Object-level change descriptions
Start of Block

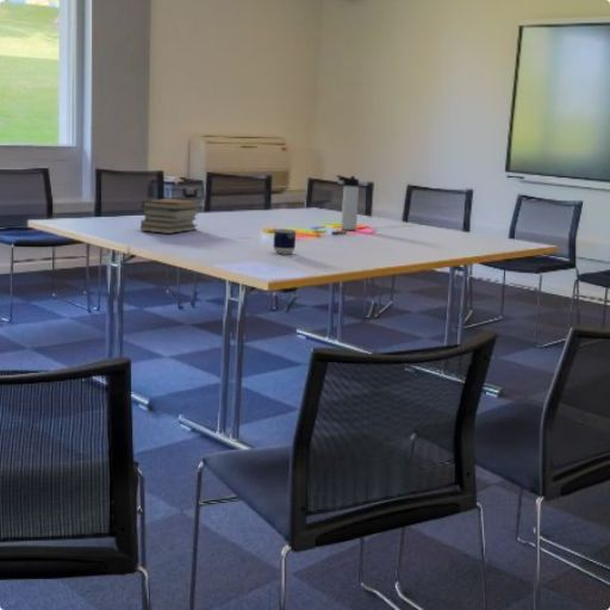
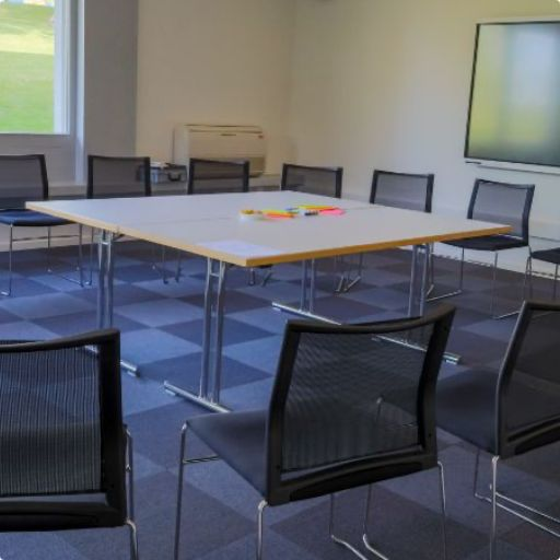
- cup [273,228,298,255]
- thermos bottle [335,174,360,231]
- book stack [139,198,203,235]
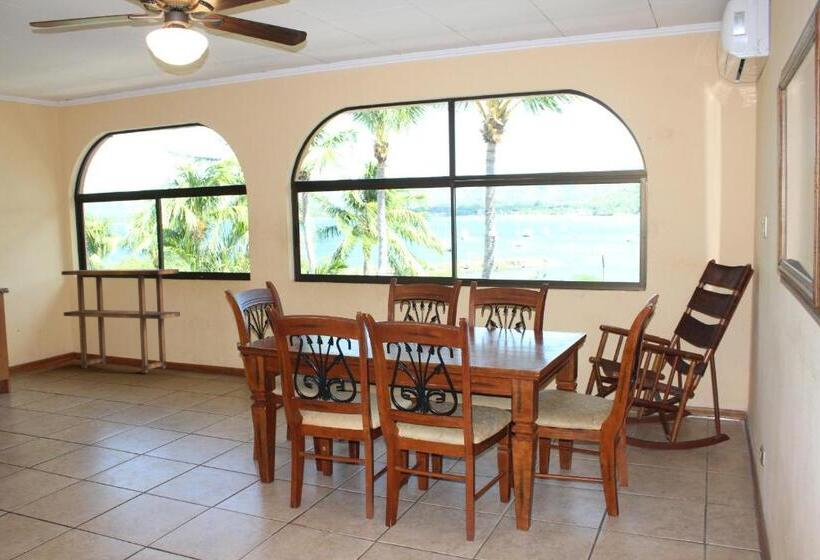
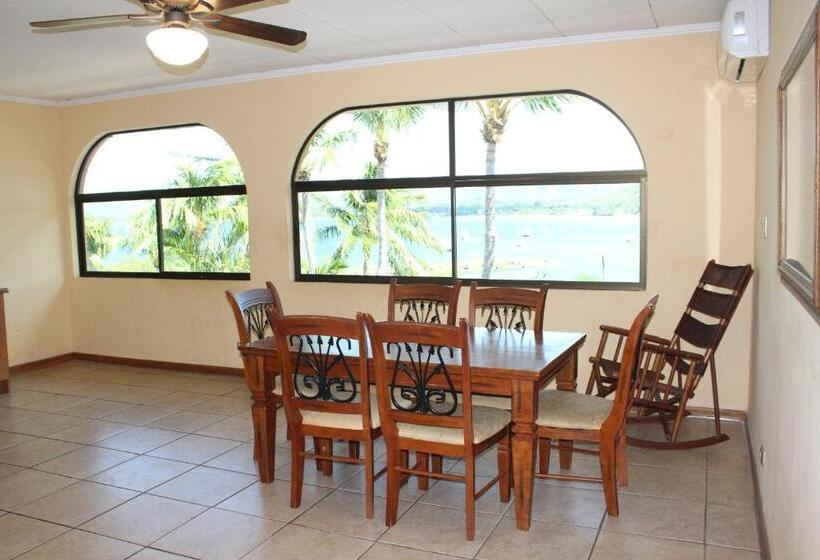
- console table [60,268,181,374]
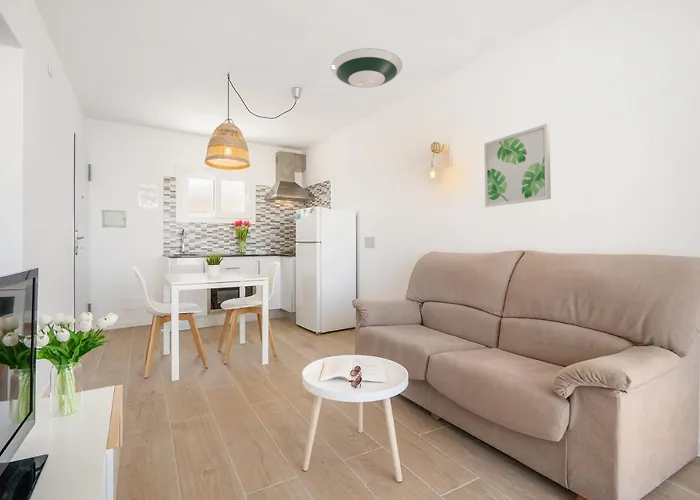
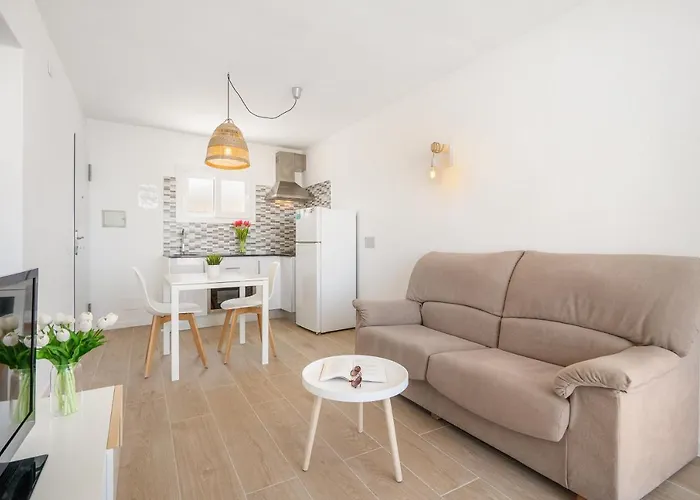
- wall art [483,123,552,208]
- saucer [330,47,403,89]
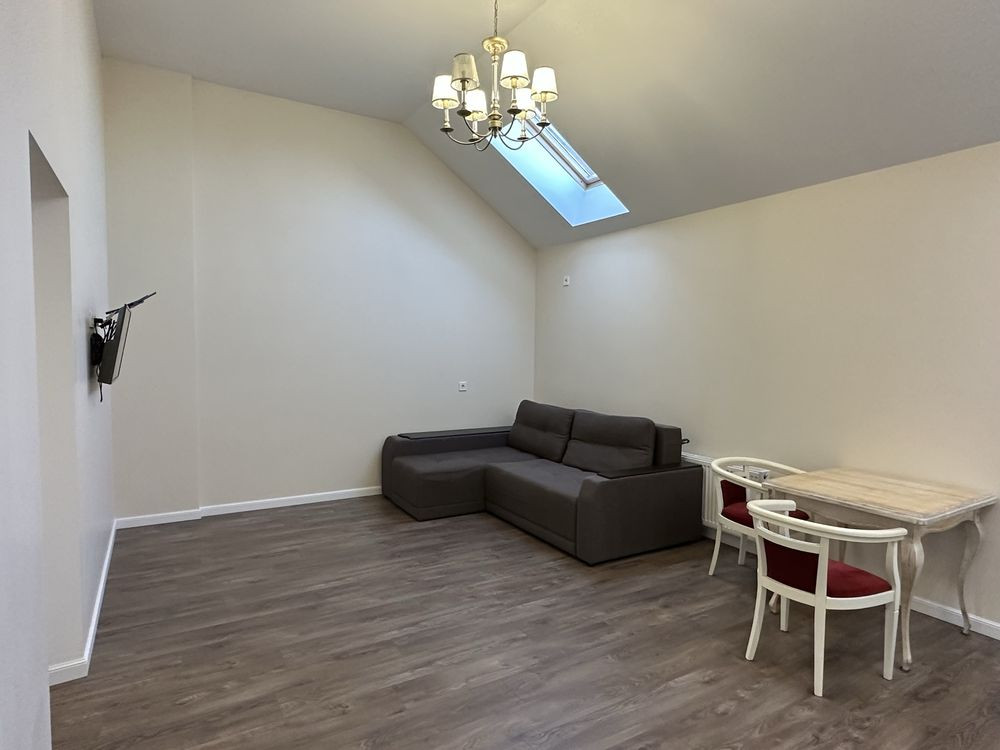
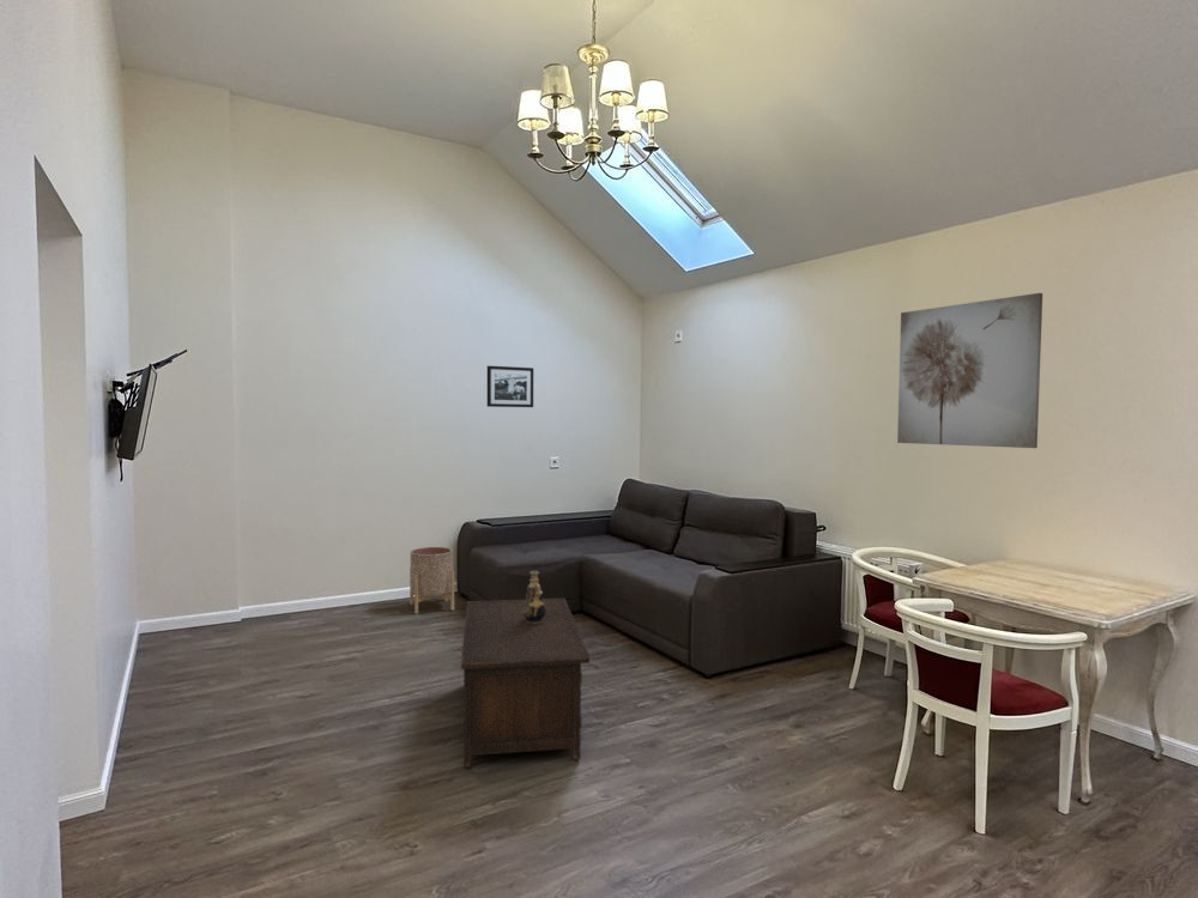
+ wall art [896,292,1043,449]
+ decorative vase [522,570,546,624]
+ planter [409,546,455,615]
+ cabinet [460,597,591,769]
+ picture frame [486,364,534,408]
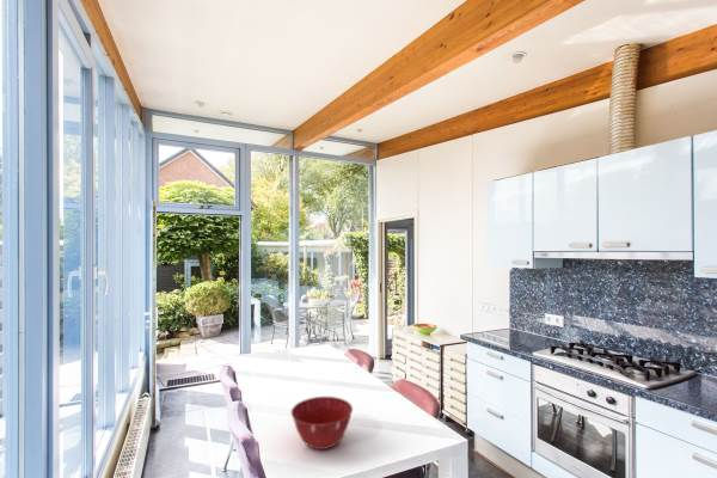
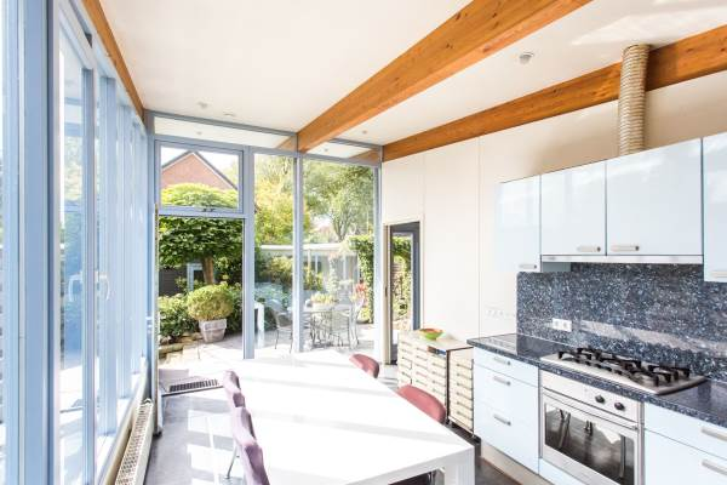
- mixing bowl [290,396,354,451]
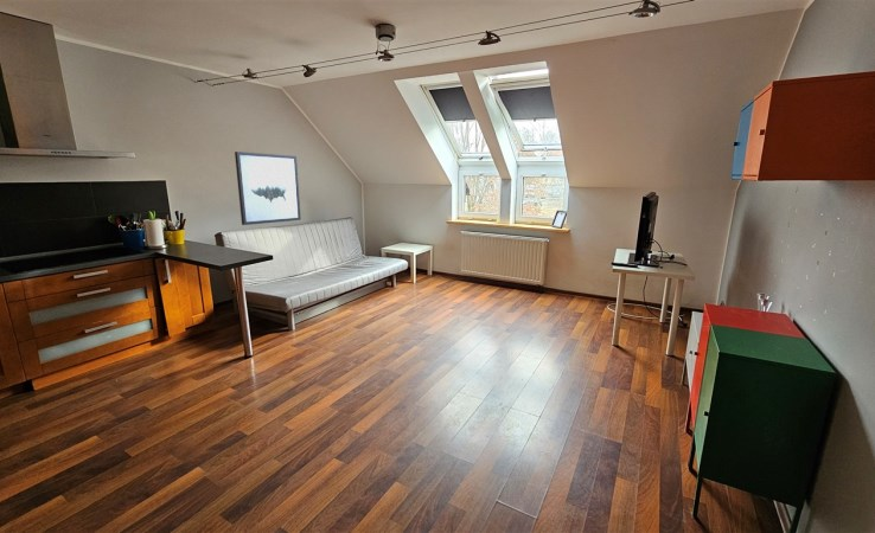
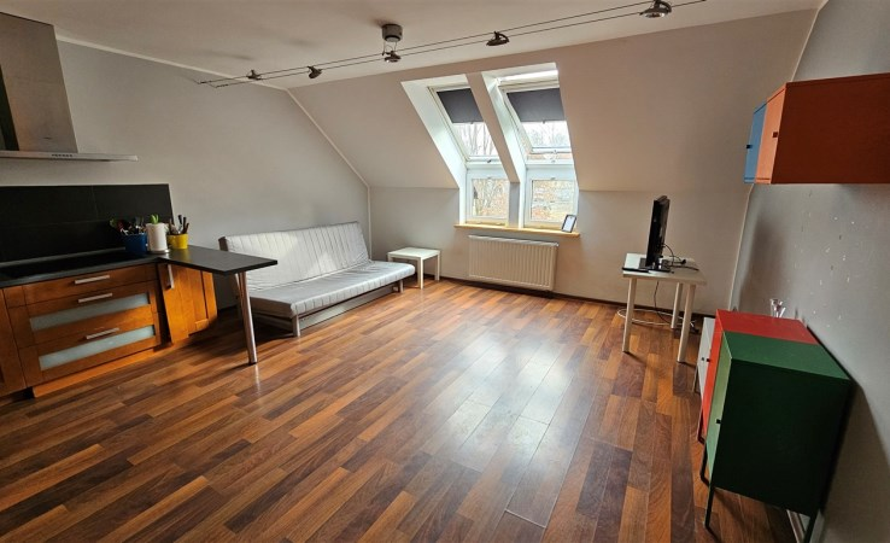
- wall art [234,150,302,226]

End of Block

Print the records again exactly, pictures excluded.

Expected answer
- cup [273,228,298,255]
- thermos bottle [335,174,360,231]
- book stack [139,198,203,235]
- console table [60,268,181,374]
- wall art [483,123,552,208]
- saucer [330,47,403,89]
+ wall art [896,292,1043,449]
+ decorative vase [522,570,546,624]
+ planter [409,546,455,615]
+ cabinet [460,597,591,769]
+ picture frame [486,364,534,408]
- mixing bowl [290,396,354,451]
- wall art [234,150,302,226]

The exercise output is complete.